# Text shown
==================================================

Wednesday, June 2, 2021

Furnished for Burial Purposes

Receipt, dated March 18, 1893

"March 18, 1893
Received from Wm Sawyers Guardian
Lanie Sawyers 65/100 Dollars
in full for goods furnished for burial purposes
$0.65        Maloney Bros"

This receipt was one of many my great-grandfather Gee Sawyer kept tucked away in a trunk at his farmhouse in Warrensburg, TN. It answers a question I had for many years about one of his nieces, Delaney Sawyer. 

Delaney Sawyer was born about 1878 to Gee's brother Jake Sawyer and his wife, Sarah Elizabeth Fox. She appears with them on the 1880 census, living across the Nolichucky River in Cocke County with one younger sister. There are no further public records for her. She is not recorded in any local cemetery. No marriage records have been found. There were notes in Gee's chest indicating his older brother William had taken guardianship of Jake's children after Sarah died in 1884.

William, who never married, served as the head of the family once his father died. In 1880 his widowed and paralyzed mother was living with him, as was a widowed sister and her children, and Gee, his youngest brother.

==================================================

# Material shown
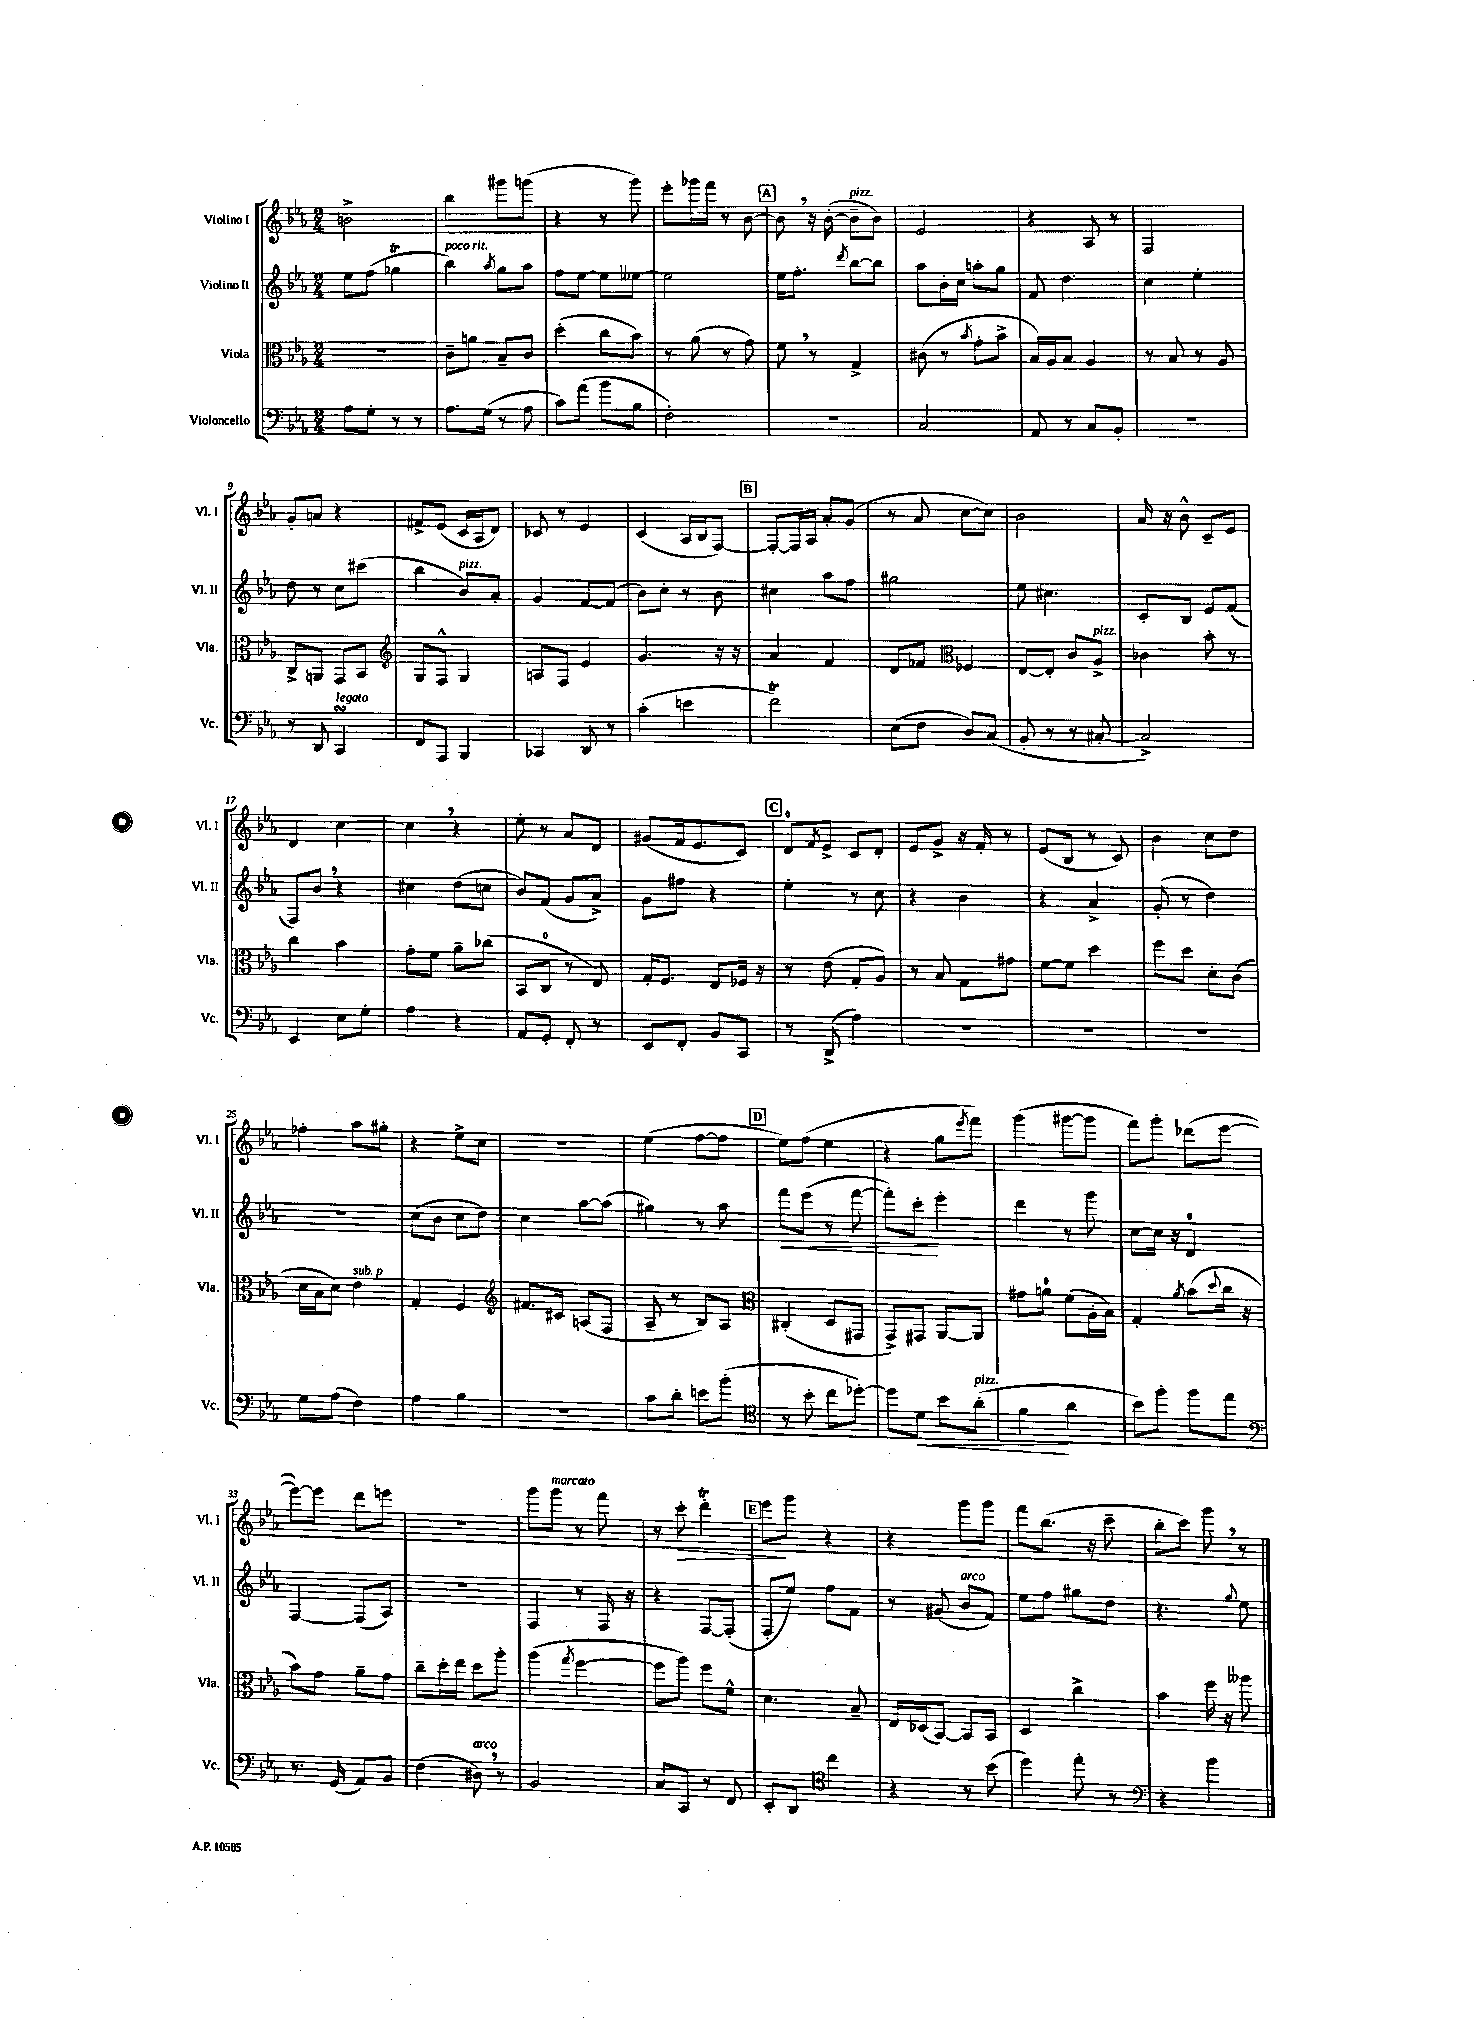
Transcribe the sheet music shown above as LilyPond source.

==================================================

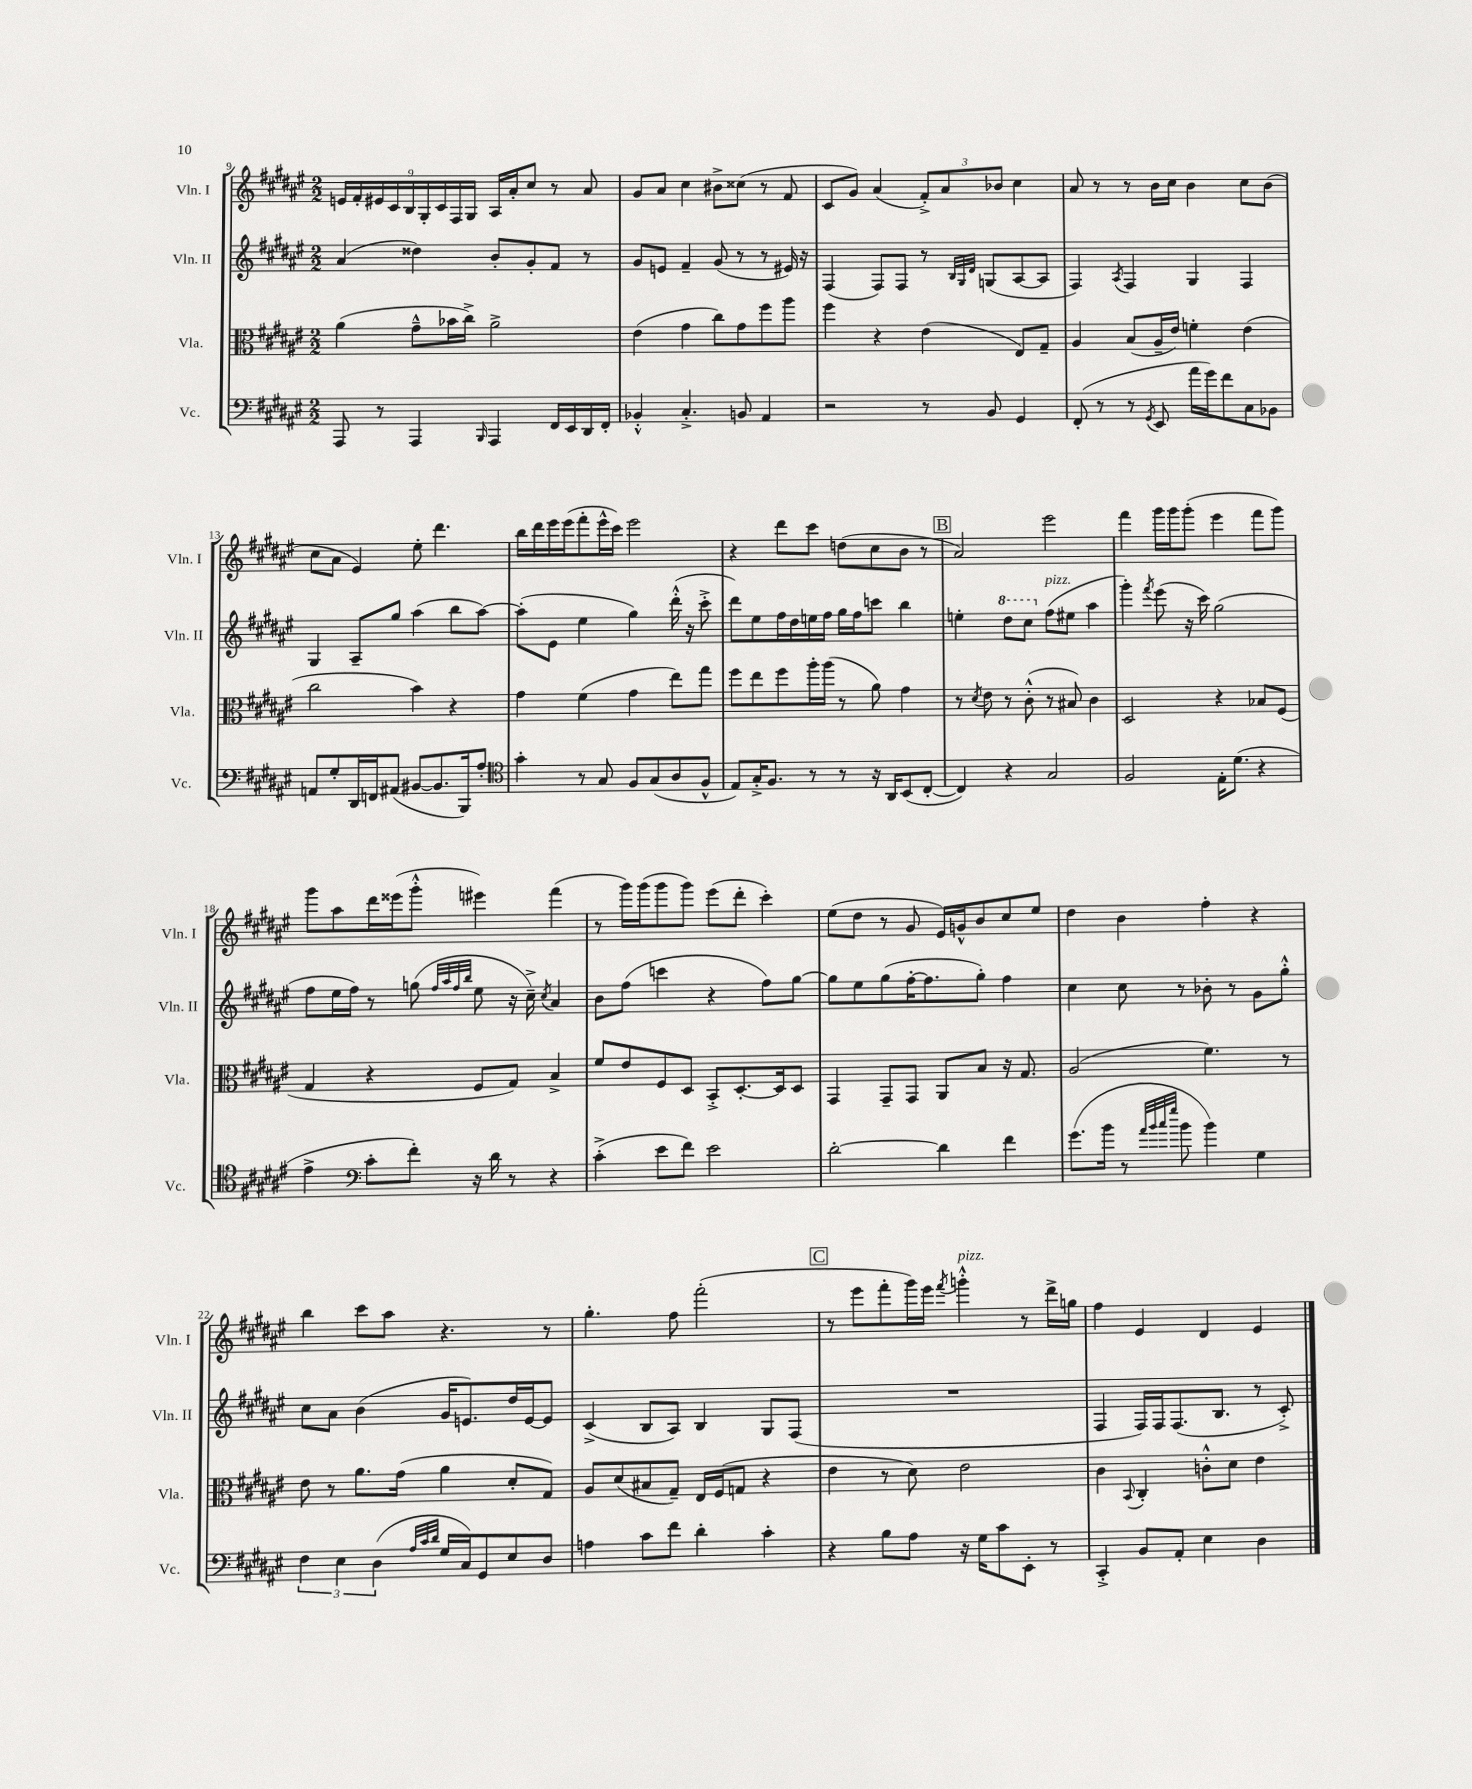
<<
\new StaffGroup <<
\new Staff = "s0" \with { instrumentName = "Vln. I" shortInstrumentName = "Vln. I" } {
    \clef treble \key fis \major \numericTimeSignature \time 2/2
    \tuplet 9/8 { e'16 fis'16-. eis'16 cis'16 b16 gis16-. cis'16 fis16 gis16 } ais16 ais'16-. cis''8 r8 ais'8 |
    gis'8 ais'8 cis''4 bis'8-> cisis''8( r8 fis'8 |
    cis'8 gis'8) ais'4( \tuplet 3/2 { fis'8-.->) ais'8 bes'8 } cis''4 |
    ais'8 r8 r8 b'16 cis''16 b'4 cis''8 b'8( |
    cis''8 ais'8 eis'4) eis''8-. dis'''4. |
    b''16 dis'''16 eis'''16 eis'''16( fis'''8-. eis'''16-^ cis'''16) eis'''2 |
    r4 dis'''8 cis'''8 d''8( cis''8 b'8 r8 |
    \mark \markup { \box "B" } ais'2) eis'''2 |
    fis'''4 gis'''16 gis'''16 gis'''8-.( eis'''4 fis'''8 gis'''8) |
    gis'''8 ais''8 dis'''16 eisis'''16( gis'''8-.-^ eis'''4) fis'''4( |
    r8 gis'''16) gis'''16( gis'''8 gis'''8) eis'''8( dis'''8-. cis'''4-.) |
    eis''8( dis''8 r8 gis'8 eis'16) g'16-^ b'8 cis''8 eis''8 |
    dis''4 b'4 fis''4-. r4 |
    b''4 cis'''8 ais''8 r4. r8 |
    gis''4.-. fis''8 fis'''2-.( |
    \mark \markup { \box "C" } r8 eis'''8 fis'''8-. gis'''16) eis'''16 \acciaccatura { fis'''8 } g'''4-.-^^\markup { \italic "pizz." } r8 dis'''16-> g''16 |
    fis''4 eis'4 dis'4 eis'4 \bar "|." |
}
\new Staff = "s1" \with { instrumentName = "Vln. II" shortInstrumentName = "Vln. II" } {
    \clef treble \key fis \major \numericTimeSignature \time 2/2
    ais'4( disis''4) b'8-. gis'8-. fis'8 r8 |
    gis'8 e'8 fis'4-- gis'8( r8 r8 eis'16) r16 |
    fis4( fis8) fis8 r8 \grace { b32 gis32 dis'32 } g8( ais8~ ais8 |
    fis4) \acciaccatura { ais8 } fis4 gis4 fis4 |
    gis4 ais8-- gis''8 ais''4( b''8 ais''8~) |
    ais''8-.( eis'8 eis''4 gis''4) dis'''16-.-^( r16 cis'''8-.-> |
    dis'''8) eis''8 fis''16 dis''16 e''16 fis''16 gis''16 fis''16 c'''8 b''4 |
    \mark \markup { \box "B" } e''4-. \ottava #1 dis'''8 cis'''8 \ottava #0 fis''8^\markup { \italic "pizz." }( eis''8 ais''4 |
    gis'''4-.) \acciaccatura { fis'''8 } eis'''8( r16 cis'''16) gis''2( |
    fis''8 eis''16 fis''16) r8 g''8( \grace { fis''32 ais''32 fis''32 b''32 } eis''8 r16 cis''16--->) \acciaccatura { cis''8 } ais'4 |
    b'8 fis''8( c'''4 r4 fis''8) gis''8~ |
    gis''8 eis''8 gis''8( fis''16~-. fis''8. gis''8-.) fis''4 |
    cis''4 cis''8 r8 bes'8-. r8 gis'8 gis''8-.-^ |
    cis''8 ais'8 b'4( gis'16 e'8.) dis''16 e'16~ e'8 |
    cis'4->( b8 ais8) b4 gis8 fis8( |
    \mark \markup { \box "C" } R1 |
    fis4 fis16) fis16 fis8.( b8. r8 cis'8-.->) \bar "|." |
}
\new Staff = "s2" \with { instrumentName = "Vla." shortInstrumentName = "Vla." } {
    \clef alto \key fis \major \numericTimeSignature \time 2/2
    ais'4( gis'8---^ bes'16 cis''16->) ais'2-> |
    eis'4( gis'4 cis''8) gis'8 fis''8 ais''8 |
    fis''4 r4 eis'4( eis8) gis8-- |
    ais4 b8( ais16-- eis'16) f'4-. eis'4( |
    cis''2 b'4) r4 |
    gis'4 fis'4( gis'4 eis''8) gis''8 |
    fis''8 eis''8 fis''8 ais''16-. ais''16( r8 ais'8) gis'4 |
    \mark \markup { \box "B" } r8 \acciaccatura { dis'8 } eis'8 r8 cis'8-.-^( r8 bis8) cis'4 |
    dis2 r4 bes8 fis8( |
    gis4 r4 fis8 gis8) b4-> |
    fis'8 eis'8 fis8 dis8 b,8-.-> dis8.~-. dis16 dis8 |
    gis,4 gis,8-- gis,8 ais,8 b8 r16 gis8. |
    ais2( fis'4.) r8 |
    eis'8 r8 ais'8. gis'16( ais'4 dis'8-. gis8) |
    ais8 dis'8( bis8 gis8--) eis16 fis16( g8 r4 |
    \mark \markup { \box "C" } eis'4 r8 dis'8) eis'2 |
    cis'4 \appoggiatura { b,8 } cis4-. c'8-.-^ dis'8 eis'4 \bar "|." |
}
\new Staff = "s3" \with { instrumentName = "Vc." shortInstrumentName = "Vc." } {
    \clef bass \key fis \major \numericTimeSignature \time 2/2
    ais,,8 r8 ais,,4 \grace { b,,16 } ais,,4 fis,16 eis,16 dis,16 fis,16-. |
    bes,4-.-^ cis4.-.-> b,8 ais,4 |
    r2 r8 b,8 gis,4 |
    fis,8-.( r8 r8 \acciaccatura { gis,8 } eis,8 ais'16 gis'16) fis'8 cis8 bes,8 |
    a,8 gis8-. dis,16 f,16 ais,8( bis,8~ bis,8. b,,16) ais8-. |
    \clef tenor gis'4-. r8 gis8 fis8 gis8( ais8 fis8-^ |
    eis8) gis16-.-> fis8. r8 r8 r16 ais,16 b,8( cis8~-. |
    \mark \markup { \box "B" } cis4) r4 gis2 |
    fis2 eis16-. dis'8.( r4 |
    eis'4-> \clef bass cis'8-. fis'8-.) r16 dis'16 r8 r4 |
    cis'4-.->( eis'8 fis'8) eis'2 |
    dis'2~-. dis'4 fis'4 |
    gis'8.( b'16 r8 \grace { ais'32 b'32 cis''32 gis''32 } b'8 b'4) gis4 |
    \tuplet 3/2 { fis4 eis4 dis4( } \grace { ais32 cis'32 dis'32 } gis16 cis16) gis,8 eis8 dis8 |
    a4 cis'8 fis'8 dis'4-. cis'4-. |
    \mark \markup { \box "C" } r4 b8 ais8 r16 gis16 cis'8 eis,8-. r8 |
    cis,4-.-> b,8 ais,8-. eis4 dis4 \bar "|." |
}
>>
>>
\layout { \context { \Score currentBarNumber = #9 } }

==================================================

# Stated goal 1
Copy the burial receipt post between "This receipt was" and "nieces, Delaney Sawyer.", inclusive, renaming "farmhouse" as "homestead".
# Stated goal 2
Write what comes next in the burial receipt post, picking up after its last sentence.
The records have nothing to do with what is asked here.

# Response 1
This receipt was one of many my great-grandfather Gee Sawyer kept tucked away in a trunk at his homestead in Warrensburg, TN. It answers a question I had for many years about one of his nieces, Delaney Sawyer.

# Response 2
This receipt from Maloney Brothers (one of two stores in Warrensburg) confirms William's guardianship of Delaney and tells me she died in March, 1893. Her mother and Sawyer grandparents were buried at Josephs Chapel in Cocke County so she may have been buried there. With whatever was needed for burial purposes. 


Sawyer Family Papers.  Privately held by Susan Popp Clark . 2000.

 1880 U.S. census, Cocke, Tennessee, pop. sch., Chuckey Knobs, p. 360B, ED 61, dwelling 204, family 213, Delaney Sawyers; NARA film T9, roll 1248.

1880 U.S. census, Greene, Tennessee, pop. sch., District 4, p. 65C, ED 046, dwelling 162, family 162, William Sawyers: NARA film T9, roll 1258.

Saturday, May 29, 2021

Uncle Herbert Bit the Bullet

Herbert Sawyer 
 The story of my great-uncle Herbert Sawyer's death was too gruesome not to share. And far too gruesome not to remember. He died young. Before my mother was born. Before his younger siblings were fully grown and came to know him as adults. Thus what we and our parents heard about Herbert growing up was little more than the tale of his death. And that his nephew Bob, Jr. resembled him. Which is an understatement. 

But what a tale. His youngest sister told me Herbert was a bit of a hypochondriac, implying he would have lived if he'd only skipped the dentist. I asked her what they did for toothaches and she answered. "Pliers." I don't doubt her, but I can't blame Herbert for seeking an alternative.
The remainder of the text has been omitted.